Songwriters tend to earn their stripes by showing off their lyrical strengths and prowess. However, a look at certain Billboard and Grammy Award-winning songs may leave many feeling conflicted about the emphasis on lyrics. So, which one should the songwriter put more focus on — the lyrics or the music?
Over the years, we’ve seen songs with what are considered mundane or meaningless lyrics top the charts. In 2012, for instance, Gangnam Style broke YouTube when it had the most-watched video on the streaming site - forcing the developers to expand their view count integer from 32 bits to 64 bits. The song also gained much attention and laudation from other pop stars and industry leaders in the US music industry. Performed by South Korean K-Pop singer, Psy, the song was said to be riddled with nonsensical lyrics. But this song is certainly not alone in the limited lyrics department.
There are numerous other such songs, albeit probably not as popular, but prompting many to think that lyrics are not that important for creating a hit song. Daft Punk, for example, has a string of hits containing very few lyrics, including "Around The World" and "Harder, Better, Faster." Martin Garrix's "Animals," DJ Snake and Lil Jon's "Turn Down For What," and Baauer's "Harlem Shake" are some of the other hits in this category. It should be noted, however, that songs with minimal lyrics tend to be fast-paced dance/electronica tunes, as per the given examples.
While there are instances of individual songs blowing up despite the absence of lyrics, most famous songwriters are typically rated by their collection of songs and not just one or two hits. With that said, the weight of lyrics is one of the measuring sticks for songwriting skills. It's why Bob Dylan, Carole King, Paul McCartney, and Diane Warren, for example, are among the most celebrated songwriters in the world.
People love stories and generally view songs with carefully crafted lyrics as having more substance. That's why if you search for any ranking of the world's most popular songs, you will find hits that are awash with well-structured lyrics. Songs such as "Imagine" by John Lennon, "Smells Like Teen Spirit" by Nirvana, and "Bohemian Rhapsody" by Queen - all wordy compositions - are usually on top of popular song lists.
It, therefore, goes without saying that songwriters should have at least a few songs containing well-written lyrics under their belt if looking to make an impact on the wider music scene.
Now that we’ve established the importance of lyrics within the songwriting process, let’s not ignore the music notation aspect. This has to do with creating the actual tune and groove of the song. Paying attention to lyrics is important but being able to build a smoldering melody that gets stuck in a listener's head is also a good skill to have.
The truth is there is no one formula to use when composing an impactful piece of music. Some songwriters write their lyrics first and then move on to the music notation aspect. This is okay if your aim is to focus on a specific theme that you don’t want to get lost or left behind, which can easily happen if you were to start with the melody and groove of the song first.
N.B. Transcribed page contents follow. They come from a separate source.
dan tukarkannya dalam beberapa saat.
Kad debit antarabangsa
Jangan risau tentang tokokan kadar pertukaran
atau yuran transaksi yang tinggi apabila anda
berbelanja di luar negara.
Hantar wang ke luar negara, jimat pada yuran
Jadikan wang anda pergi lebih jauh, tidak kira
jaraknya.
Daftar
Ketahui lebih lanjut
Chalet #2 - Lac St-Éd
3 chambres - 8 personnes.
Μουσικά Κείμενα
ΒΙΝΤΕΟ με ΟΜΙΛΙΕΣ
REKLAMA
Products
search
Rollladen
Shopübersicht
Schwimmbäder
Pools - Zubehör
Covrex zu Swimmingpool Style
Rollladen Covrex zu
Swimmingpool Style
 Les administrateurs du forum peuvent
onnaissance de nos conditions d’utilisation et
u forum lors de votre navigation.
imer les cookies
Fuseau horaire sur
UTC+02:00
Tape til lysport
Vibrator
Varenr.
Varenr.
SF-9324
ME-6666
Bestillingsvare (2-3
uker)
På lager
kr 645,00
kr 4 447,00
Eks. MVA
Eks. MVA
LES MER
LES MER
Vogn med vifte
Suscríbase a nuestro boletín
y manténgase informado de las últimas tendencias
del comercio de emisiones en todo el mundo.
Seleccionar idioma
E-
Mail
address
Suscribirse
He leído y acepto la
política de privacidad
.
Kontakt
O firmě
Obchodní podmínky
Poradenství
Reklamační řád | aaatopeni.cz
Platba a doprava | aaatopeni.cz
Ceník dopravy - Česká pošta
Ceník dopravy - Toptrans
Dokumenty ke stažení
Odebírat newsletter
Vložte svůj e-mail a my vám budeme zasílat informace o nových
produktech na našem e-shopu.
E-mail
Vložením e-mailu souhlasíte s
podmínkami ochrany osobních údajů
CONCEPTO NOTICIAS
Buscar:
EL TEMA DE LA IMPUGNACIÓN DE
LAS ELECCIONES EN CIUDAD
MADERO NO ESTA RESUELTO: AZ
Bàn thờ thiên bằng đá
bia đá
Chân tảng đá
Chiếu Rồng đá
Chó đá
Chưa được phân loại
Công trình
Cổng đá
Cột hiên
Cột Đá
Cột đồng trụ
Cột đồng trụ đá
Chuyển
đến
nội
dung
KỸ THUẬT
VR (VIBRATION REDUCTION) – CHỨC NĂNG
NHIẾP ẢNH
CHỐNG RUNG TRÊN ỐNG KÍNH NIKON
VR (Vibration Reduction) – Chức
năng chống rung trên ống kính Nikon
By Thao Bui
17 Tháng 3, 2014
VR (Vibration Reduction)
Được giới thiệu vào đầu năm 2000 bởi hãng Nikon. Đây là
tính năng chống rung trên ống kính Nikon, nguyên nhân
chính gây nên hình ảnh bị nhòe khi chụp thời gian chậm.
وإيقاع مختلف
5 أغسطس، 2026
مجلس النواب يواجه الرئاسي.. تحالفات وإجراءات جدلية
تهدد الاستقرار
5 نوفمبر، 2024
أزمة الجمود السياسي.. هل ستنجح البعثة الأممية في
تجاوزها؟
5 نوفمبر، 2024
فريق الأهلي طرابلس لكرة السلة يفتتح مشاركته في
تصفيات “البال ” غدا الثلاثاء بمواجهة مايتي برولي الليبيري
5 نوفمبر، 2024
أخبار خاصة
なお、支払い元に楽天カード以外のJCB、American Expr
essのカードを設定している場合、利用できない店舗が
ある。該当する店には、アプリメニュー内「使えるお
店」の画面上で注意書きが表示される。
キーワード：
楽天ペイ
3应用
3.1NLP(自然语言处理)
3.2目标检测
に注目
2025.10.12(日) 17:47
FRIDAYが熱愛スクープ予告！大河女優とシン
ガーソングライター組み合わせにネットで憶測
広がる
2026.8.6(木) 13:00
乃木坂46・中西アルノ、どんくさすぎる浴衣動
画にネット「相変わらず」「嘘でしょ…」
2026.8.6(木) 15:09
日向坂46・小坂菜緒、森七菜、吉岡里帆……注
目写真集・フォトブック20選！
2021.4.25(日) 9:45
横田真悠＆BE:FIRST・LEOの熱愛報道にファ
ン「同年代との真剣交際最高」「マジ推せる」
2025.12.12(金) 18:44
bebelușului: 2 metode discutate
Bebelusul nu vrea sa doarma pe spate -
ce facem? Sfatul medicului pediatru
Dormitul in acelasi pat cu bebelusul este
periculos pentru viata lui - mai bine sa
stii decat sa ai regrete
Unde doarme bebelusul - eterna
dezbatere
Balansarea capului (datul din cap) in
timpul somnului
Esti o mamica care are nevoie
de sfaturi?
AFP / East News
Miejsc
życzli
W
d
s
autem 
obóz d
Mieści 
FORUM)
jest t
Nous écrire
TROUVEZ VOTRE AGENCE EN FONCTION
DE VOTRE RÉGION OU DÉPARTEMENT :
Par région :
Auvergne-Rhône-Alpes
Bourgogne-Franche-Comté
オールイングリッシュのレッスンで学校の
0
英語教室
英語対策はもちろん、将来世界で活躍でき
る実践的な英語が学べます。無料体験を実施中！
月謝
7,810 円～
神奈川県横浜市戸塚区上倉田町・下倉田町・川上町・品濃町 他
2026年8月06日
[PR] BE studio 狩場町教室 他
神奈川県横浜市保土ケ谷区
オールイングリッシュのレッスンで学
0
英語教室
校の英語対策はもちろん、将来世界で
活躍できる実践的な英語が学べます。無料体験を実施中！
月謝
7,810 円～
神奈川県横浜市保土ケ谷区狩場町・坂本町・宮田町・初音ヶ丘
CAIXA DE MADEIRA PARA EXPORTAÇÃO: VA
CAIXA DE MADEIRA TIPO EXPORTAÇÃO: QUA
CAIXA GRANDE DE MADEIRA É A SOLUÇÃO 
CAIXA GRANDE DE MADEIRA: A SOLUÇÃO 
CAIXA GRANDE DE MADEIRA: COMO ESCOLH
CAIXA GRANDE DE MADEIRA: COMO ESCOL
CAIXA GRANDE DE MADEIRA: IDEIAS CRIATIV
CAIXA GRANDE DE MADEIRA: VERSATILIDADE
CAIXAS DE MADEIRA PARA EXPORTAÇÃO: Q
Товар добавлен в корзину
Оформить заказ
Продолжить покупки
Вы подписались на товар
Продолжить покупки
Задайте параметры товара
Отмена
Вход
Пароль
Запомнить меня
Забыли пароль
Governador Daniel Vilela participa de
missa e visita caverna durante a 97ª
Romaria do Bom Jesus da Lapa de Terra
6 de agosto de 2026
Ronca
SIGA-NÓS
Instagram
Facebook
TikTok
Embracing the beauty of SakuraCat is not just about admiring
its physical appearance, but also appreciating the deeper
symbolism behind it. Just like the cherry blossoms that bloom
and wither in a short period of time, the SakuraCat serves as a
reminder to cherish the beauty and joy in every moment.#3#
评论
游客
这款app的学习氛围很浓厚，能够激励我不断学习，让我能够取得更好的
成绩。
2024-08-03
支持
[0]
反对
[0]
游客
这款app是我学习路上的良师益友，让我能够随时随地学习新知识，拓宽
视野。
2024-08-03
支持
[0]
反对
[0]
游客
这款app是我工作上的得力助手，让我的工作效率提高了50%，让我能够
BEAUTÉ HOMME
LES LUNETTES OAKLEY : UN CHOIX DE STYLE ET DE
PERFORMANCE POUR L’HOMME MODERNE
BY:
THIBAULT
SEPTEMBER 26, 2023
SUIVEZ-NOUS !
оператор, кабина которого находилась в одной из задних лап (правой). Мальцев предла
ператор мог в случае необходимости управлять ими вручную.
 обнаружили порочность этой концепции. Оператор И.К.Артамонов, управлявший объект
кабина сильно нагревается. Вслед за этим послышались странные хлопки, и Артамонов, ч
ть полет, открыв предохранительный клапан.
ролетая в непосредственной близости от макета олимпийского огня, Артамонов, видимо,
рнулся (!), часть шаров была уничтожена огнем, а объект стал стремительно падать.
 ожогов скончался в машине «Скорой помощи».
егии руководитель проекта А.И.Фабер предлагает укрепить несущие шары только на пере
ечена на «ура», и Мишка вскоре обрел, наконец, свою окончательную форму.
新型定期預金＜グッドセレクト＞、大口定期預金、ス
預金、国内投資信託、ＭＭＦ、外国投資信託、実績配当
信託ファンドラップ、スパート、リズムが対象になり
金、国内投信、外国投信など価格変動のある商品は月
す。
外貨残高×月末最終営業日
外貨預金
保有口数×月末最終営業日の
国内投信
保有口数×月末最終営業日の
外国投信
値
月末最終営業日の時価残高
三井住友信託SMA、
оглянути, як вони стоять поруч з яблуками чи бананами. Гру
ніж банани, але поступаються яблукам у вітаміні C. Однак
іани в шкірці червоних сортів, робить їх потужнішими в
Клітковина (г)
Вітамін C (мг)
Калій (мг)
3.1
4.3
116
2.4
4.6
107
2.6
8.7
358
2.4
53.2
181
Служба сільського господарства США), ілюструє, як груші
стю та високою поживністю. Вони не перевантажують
On the other hand, some music creators follow a general rule to start with a melody first, as this can provide the mood and inspiration for the perfect lyrics. Following this route, the lyrics can still take center stage. It's just that working on the musical structure first helps the writer with crafting the lyrics to fit the theme. Once you start getting in the groove of the song, you will likely find an idea of the lyrics coming to you based on the mood you’re hearing.
All in all, your art is your expression of yourself. And, as we have said before, there is no right or wrong way to compose a hit song. There are certainly useful tips you can use to make informed decisions when writing a song. But it's just as important to let your creativity flow when you sit down to write a song, whether that means penning the lyrics or composing the music first.